Murder site for the ostracised of Nazi war society

In August 1942, not quite one year after the “T4” programme had been halted, the staff of Hadamar State Sanatorium (Landesheilanstalt Hadamar) began to murder people again. From the outside, the institution resumed its operations and patients occupied wards. However, the new “everyday life” of the institution was characterised and determined by targeted killings. These killings took place in the context of “decentralised euthanasia”: During this time, murders were committed in numerous psychiatric institutions throughout the entire German Reich by means of administering overdoses of medication, starvation and extreme neglect. Today, the names of over 4,400 people that were murdered in Hadamar are known.

Hadamar became one of the central killing sites throughout the course of “decentralised euthanasia”. Unlike the “T4” programme, the murders were no longer organised from Berlin. The responsibility now lay to a large extent with state and regional administrations, which continued the “euthanasia” programme in their institutions without central instructions.
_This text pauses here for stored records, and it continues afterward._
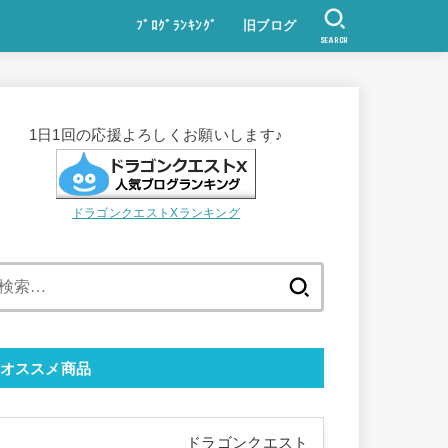
ﾌﾞﾛｸﾞﾗﾝｷﾝｸﾞ
旧ブログ
SEARCH
1日1回の応援よろしくお願いします♪
ドラゴンクエストXランキング
検
索:
オススメ商品
ドラゴンクエスト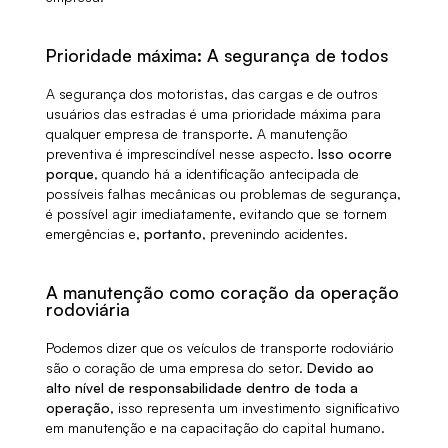
Prioridade máxima: A segurança de todos
A segurança dos motoristas, das cargas e de outros
usuários das estradas é uma prioridade máxima para
qualquer empresa de transporte. A manutenção
preventiva é imprescindível nesse aspecto.
Isso ocorre
porque
, quando há a identificação antecipada de
possíveis falhas mecânicas ou problemas de segurança,
é possível agir imediatamente, evitando que se tornem
emergências e,
portanto
, prevenindo acidentes.
A manutenção como coração da operação
rodoviária
Podemos dizer que os veículos de transporte rodoviário
são o coração de uma empresa do setor.
Devido ao
alto nível de responsabilidade dentro de toda a
operação
, isso representa um investimento significativo
em manutenção e na capacitação do capital humano.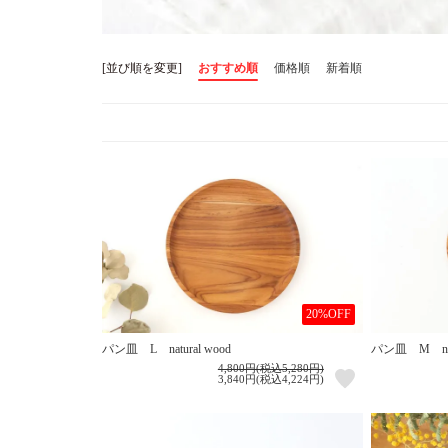
[並び順を変更]
おすすめ順
価格順
新着順
20%OFF
パン皿 L natural wood
パン皿 M natu
4,800円(税込5,280円)
3,840円(税込4,224円)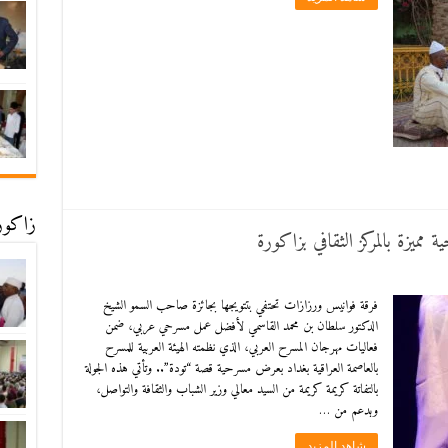
زاكورة
ميزة بالمركز الثقافي بزاكورة
فرقة فوانيس ورزازات تحتفي بتتويجها بجائزة صاحب السمو الشيخ
الدكتور سلطان بن محمد القاسمي لأفضل عمل مسرحي عربي، ضمن
فعاليات مهرجان المسرح العربي، الذي نظمته الهيئة العربية للمسرح
بالعاصمة العراقية بغداد بعرض مسرحية قصة “تودة”.. وتأتي هذه الجولة
بالتفاتة كريمة كريمة من السيد معالي وزير الشباب والثقافة والتواصل،
وبدعم من …
شاهد المزيد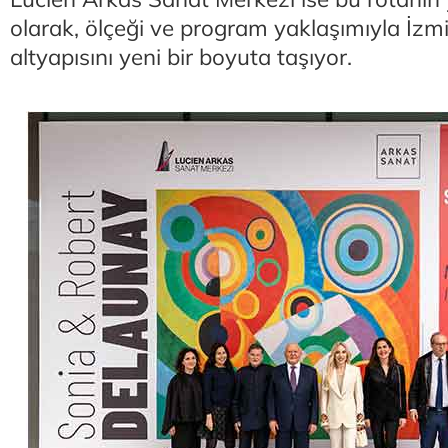
olarak, ölçeği ve program yaklaşımıyla İzmi
altyapısını yeni bir boyuta taşıyor.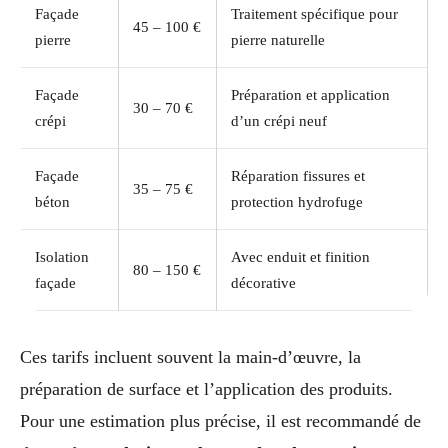
Façade
Traitement spécifique pour
45 – 100 €
pierre
pierre naturelle
Façade
Préparation et application
30 – 70 €
crépi
d’un crépi neuf
Façade
Réparation fissures et
35 – 75 €
béton
protection hydrofuge
Isolation
Avec enduit et finition
80 – 150 €
façade
décorative
Ces tarifs incluent souvent la main-d’œuvre, la
préparation de surface et l’application des produits.
Pour une estimation plus précise, il est recommandé de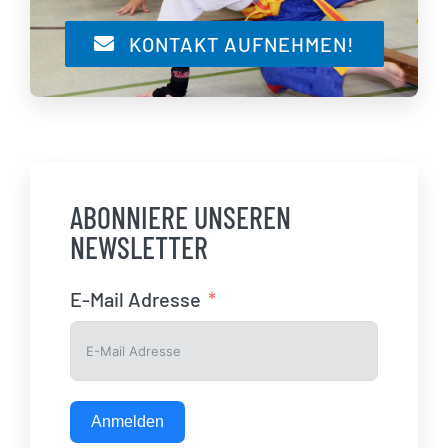
KONTAKT AUFNEHMEN!
ABONNIERE UNSEREN
NEWSLETTER
E-Mail Adresse
Anmelden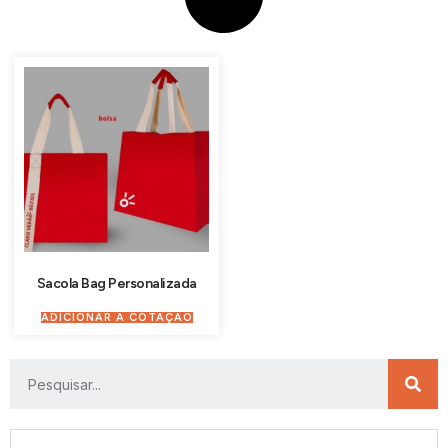
Sacola Bag Personalizada
ADICIONAR À COTAÇÃO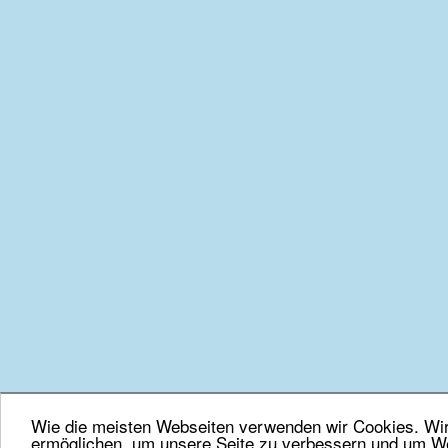
Wie die meisten Webseiten verwenden wir Cookies. Wir 
ermöglichen, um unsere Seite zu verbessern und um We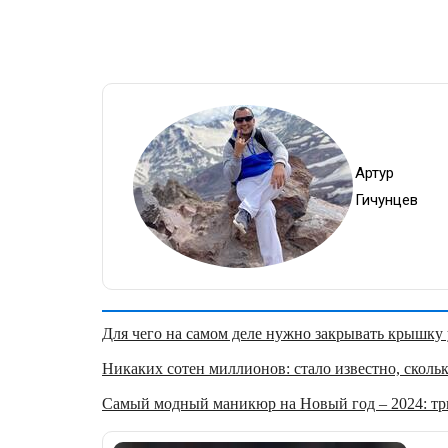
Артур
Гичунцев
Для чего на самом деле нужно закрывать крышку у
Никаких сотен миллионов: стало известно, скольк
Самый модный маникюр на Новый год – 2024: три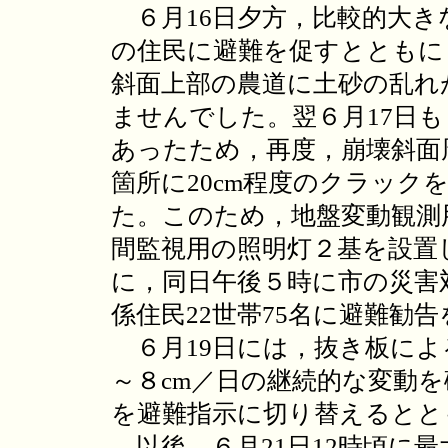
６月16日夕方，比較的大き
の住民に避難を促すとともに
斜面上部の農道に土砂の乱れ
ませんでした。翌６月17日
あったため，再度，崩壊斜面
箇所に20cm程度のクラック
た。このため，地盤変動観測
間監視用の照明灯２基を設置
に，同日午後５時に市の災害
係住民22世帯75名に避難勧
６月19日には，抜き板によ
～８cm／日の継続的な変動を
を避難指示に切り替えるとと
以後，６月21日12時頃に最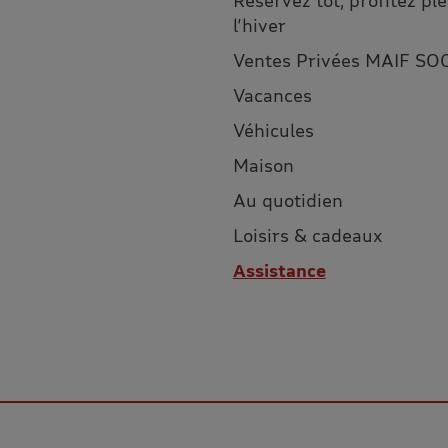
Réservez tôt, profitez p
l’hiver
Ventes Privées MAIF SO
Vacances
Véhicules
Maison
Au quotidien
Loisirs & cadeaux
Assistance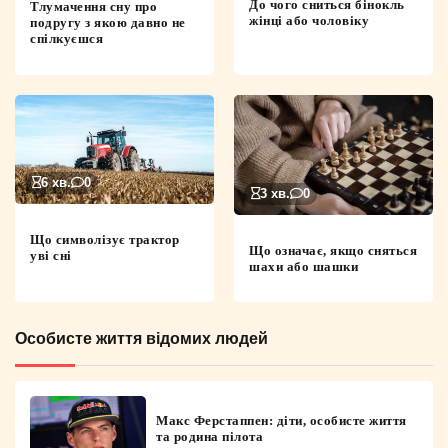
До чого сниться бінокль
Тлумачення сну про
жінці або чоловіку
подругу з якою давно не
спілкуєшся
6 хв.
0
3 хв.
0
Що символізує трактор
Що означає, якщо сняться
уві сні
шахи або шашки
Особисте життя відомих людей
Макс Ферстаппен: діти, особисте життя
та родина пілота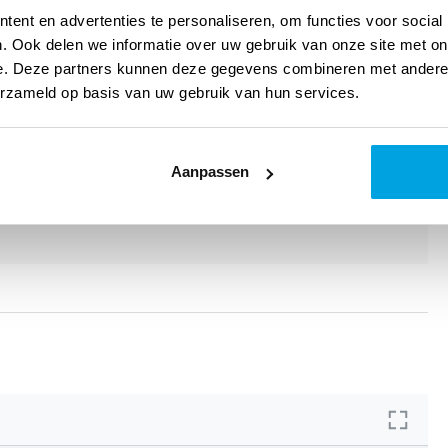
ent en advertenties te personaliseren, om functies voor social
. Ook delen we informatie over uw gebruik van onze site met on
e. Deze partners kunnen deze gegevens combineren met andere i
erzameld op basis van uw gebruik van hun services.
s
Aanpassen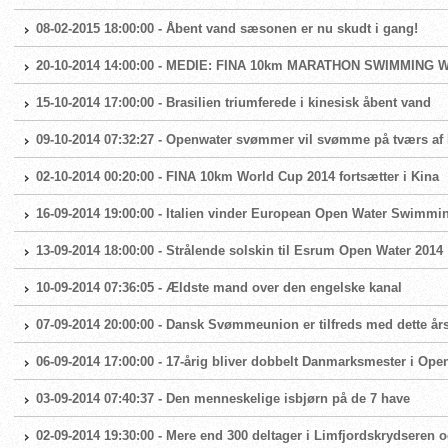
08-02-2015 18:00:00 - Åbent vand sæsonen er nu skudt i gang!
20-10-2014 14:00:00 - MEDIE: FINA 10km MARATHON SWIMMING 
15-10-2014 17:00:00 - Brasilien triumferede i kinesisk åbent vand
09-10-2014 07:32:27 - Openwater svømmer vil svømme på tværs a
02-10-2014 00:20:00 - FINA 10km World Cup 2014 fortsætter i Kina
16-09-2014 19:00:00 - Italien vinder European Open Water Swimmi
13-09-2014 18:00:00 - Strålende solskin til Esrum Open Water 2014
10-09-2014 07:36:05 - Ældste mand over den engelske kanal
07-09-2014 20:00:00 - Dansk Svømmeunion er tilfreds med dette år
06-09-2014 17:00:00 - 17-årig bliver dobbelt Danmarksmester i Ope
03-09-2014 07:40:37 - Den menneskelige isbjørn på de 7 have
02-09-2014 19:30:00 - Mere end 300 deltager i Limfjordskrydseren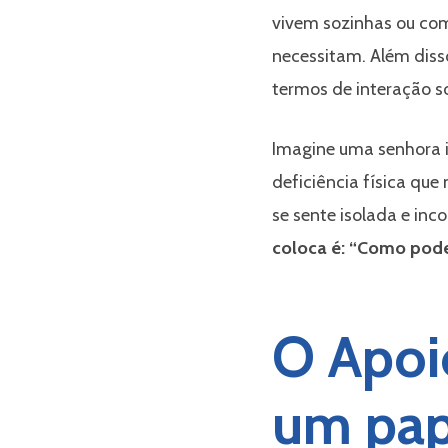
iliário
vivem sozinhas ou com
necessitam. Além diss
termos de interação so
Imagine uma senhora 
deficiência física qu
se sente isolada e in
coloca é: “Como pode 
O Apoio
um pap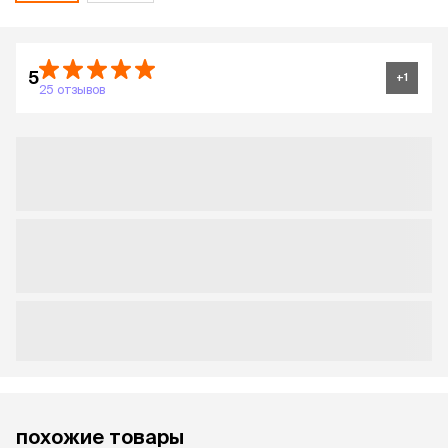
5
+
1
25 отзывов
похожие товары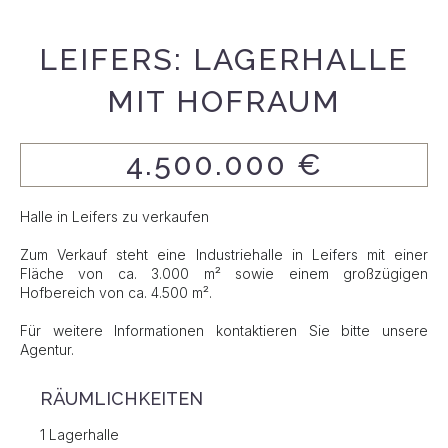
LEIFERS: LAGERHALLE
MIT HOFRAUM
4.500.000 €
Halle in Leifers zu verkaufen
Zum Verkauf steht eine Industriehalle in Leifers mit einer
Fläche von ca. 3.000 m² sowie einem großzügigen
Hofbereich von ca. 4.500 m².
Für weitere Informationen kontaktieren Sie bitte unsere
Agentur.
RÄUMLICHKEITEN
1 Lagerhalle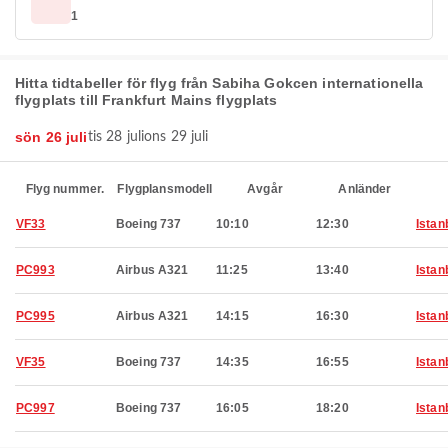
1
Hitta tidtabeller för flyg från Sabiha Gokcen internationella
flygplats till Frankfurt Mains flygplats
sön 26 juli
tis 28 juli
ons 29 juli
Flyg nummer.
Flygplansmodell
Avgår
Anländer
VF33
Boeing 737
10:10
12:30
Istan
PC993
Airbus A321
11:25
13:40
Istan
PC995
Airbus A321
14:15
16:30
Istan
VF35
Boeing 737
14:35
16:55
Istan
PC997
Boeing 737
16:05
18:20
Istan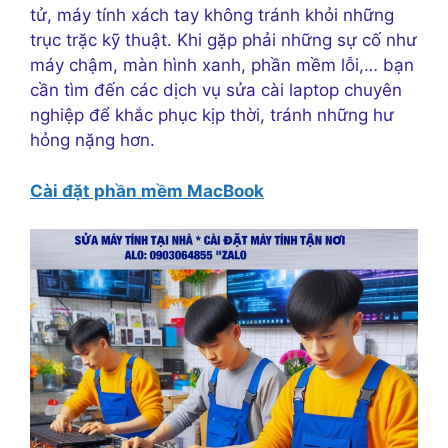
tử, máy tính xách tay không tránh khỏi những
trục trặc kỹ thuật. Khi gặp phải những sự cố như
máy chậm, màn hình xanh, phần mềm lỗi,… bạn
cần tìm đến các dịch vụ sửa cài laptop chuyên
nghiệp để khắc phục kịp thời, tránh những hư
hỏng nặng hơn.
Cài đặt phần mềm MacBook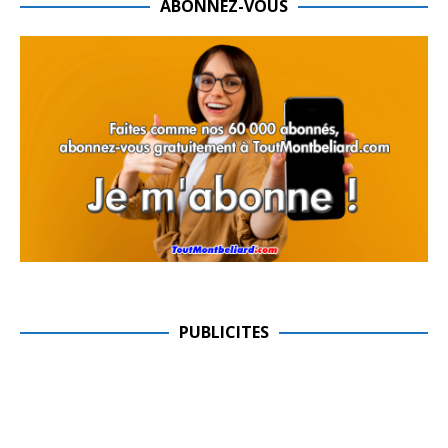
ABONNEZ-VOUS
PUBLICITES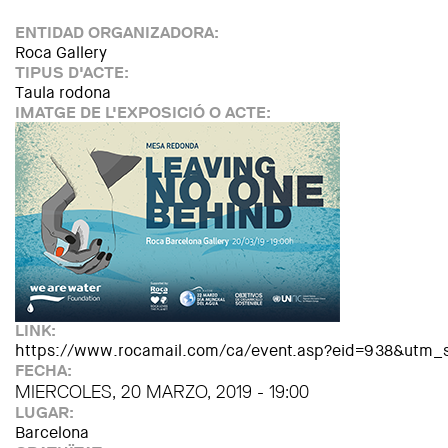
ENTIDAD ORGANIZADORA:
Roca Gallery
TIPUS D'ACTE:
Taula rodona
IMATGE DE L'EXPOSICIÓ O ACTE:
LINK:
https://www.rocamail.com/ca/event.asp?eid=938&ut
FECHA:
MIERCOLES, 20 MARZO, 2019 - 19:00
LUGAR:
Barcelona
At the time, people from all across the German Reich and from German-occupied countries, mainly Poland and the Soviet Union, were admitted to Hadamar and murdered there. This led to a radical expansion of the victim group under the effects of the war. The people who were killed in Hadamar were those who were increasingly being branded as a “burden” in the context of the war efforts and within Nazi ideology.

Up to 1945, these institutional wards saw many deaths: the mentally ill from shell-shock, former soldiers of the Wehrmacht and Waffen-SS as well as mentally ill forced workers, but also children and adolescents. In addition, from 1943/44 people were also being murdered irrespective of psychiatric diagnoses: mainly forced workers with tuberculosis and Jewish “mixed children” (Mischlingskinder) who had been transferred to Hadamar from care facilities.
On a daily basis, medical staff would select those on site who were to be murdered. The murder itself was then carried out individually by the nursing staff on duty. After being admitted to Hadamar, chances of survival were next to nothing. Only in exceptional cases did people survive for more than a few weeks or months. One of the selection factors known today that determined when a murder would take place was if a person was still able to work.

Relatives were systematically lied to about the fate of their family members. The same applied to their family member’s final resting place. Starting in 1942, the majority of those murdered were buried in mass graves. As a cover, an institutional cemetery was created with fake individual graves.

With the arrival of US soldiers on 26 March 1945, World War II ended and with it, Nazi rule in the town of Hadamar and in the killing centre. But even in the days, weeks and partly months following, people continued to die as a result of the extreme neglect and starvation they had suffered before.

Lt. Alexander J. Wedderburn, photographer with the 28th Infantry Division, First US Army, views the cemetery at the Hadamar Institute, where victims of the Nazi euthanasia program were buried in mass graves. Foto: United States Holocaust Memorial Museum, courtesy of Rosanne Bass Fulton, Photograph Number: 05508

Literature: Jan Erik Schulte, Die „Euthanasie“-Tötungsanstalt Hadamar und die Ausdehnung der Mordaktionen 1942 bis 1945, in: Andreas Hedwig and Dirk Petter (ed.), Auslese der Starken – „Ausmerzung“ der Schwachen. Eugenik und NS-„Euthanasie“ im 20. Jahrhundert, Marburg 2017, p. 117–135.